AMD is fabbless and its Epyc/Rome and Epyc/Milan CCD 8 core die wafer yields are always going to be better than what Intel has with its monster monolithic Die production. AMD is such a low operating overhead business with, now, an Industry leading server CPU product line that’s levels above AMD’s past Opteron predecessors on the Price/Performance metric that got AMD up to around 23% of the server market share in the past. So now with Epyc/Rome and soon to be released Epyc/Milan Intel will have to contend with that and AMD’s Zen-4 Epyc/Genoa on 5nm by 2021 and Intel has already had/is planning layoffs because Intel’s high margin mark-ups are taking a hit and so will those revenues needed to run Intel’s high overhead operations.

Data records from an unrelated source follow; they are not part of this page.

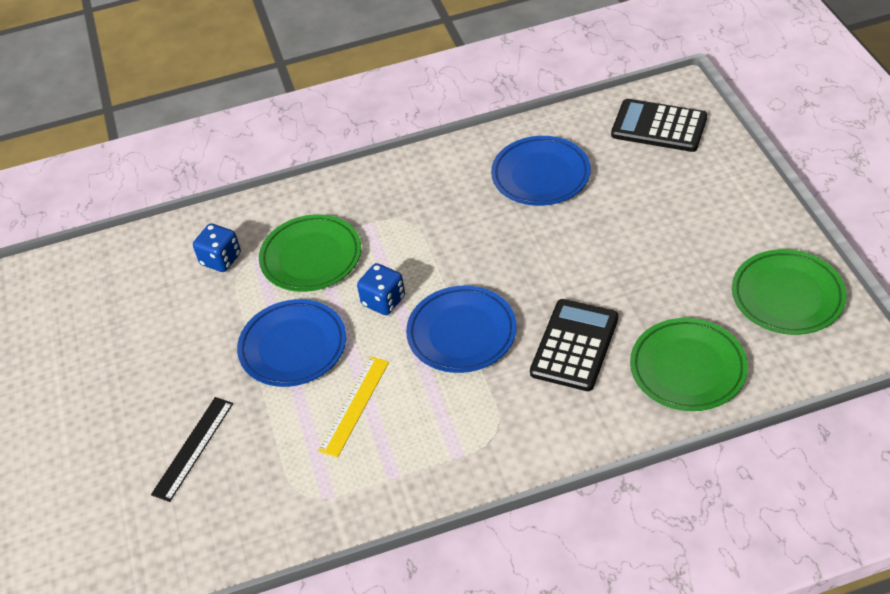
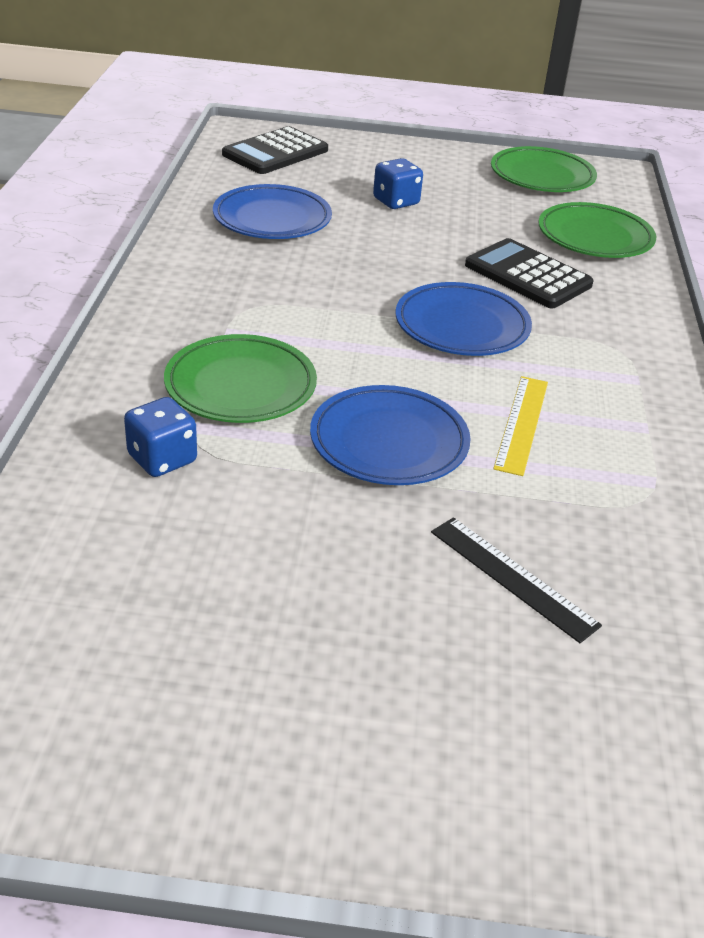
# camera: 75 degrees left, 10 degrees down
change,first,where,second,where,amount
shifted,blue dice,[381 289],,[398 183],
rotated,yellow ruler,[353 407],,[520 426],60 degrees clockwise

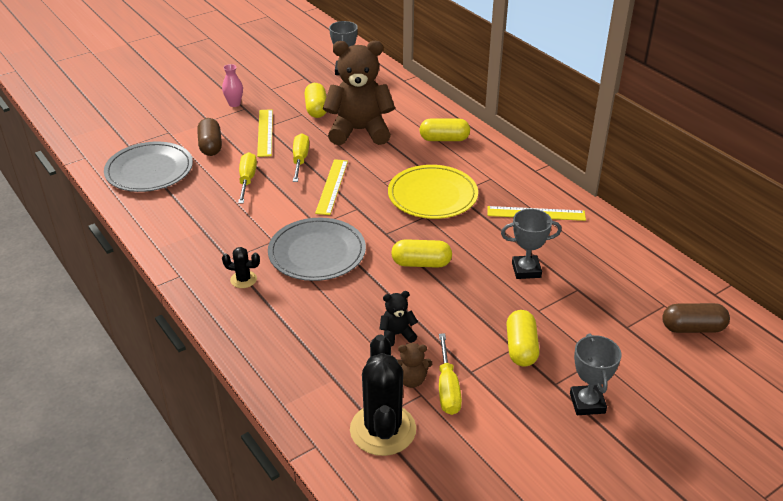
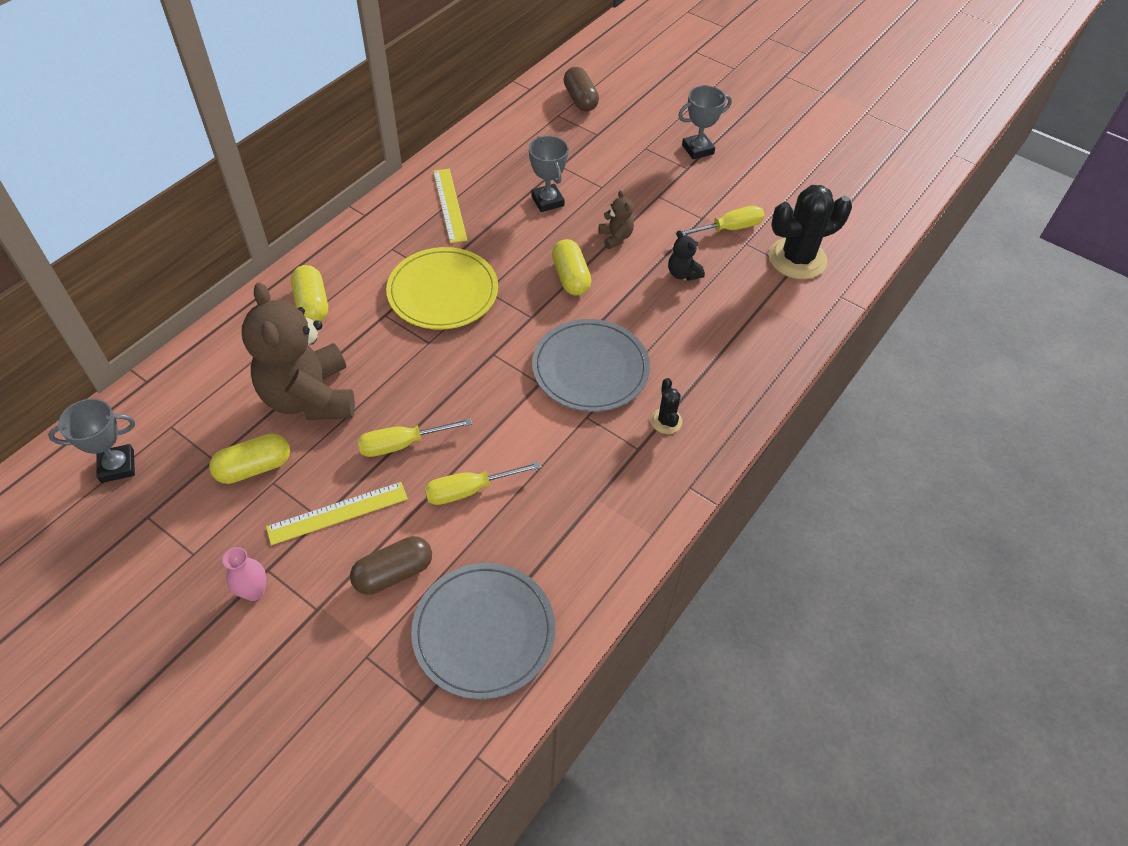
# camera: 110 degrees left, 15 degrees up
change,first,where,second,where,amount
gone,yellow ruler,[331 187],,,
gone,yellow capsule,[522 338],,,
shifted,brown teddy bear,[414 365],,[616 219],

AMD can turn a profit at 43% gross margins while Intel would loose billions at that gross margin level. So now Intel is dropping it’s server CPU markups like a brick just to match AMD’s Epyc/Rome price/performance metrics and AMD has Epyc/Milan ready and sampling to potential customers so Epyc/Rome can have its price lowered by AMD and AMD will not go revenue negative like Intel will be having to go in an attempt to stop the bleeding market share. Each and every week AMD racks up new Epyc/Rome cloud customer orders and Intel is still not able to ramp up enough production at 10nm and even 14nm to stop AMD’s market share gains.
Once the Wall Street Quants fully suss out Intel’s longer term Gross Margin basis points decline/decline potential Intel will really have to rely on its other non processor business units to maintain and server CPUs was/is Intel’s high margin holy cow that’s having to be priced significantly lower. So with each percentage of Sevrer market share lost to AMD that’s millions of dollars less revenue for Intel and millions of dollars more for AMD on the quarter to quarter balance sheets. TSMC’s 7nm and AMD’s modular/scalable CCDs are totally the very definition of economy of scale and since AMD is fabless and TSMC provides fab services to an entire market of fabless chip makers they all share in TSMC’s fab upkeep/node R&D costs amortizations.
You are not going to be able to go against AMD’s/TSMC’s economy of scale and that’s just economics there once AMD’s Epyc/Rome benchmarks proved that Intel is not able to compete at its traditional price points and the layoffs will continue at Intel as those massive operating overheads have to be reduced or Intel’s cash reserves will evaporate rather quickly. Chip fabs are the most hungry of operations to keep fed and at 7nm and lower that’s billions more compared to 14nm/above just to hit the ground running.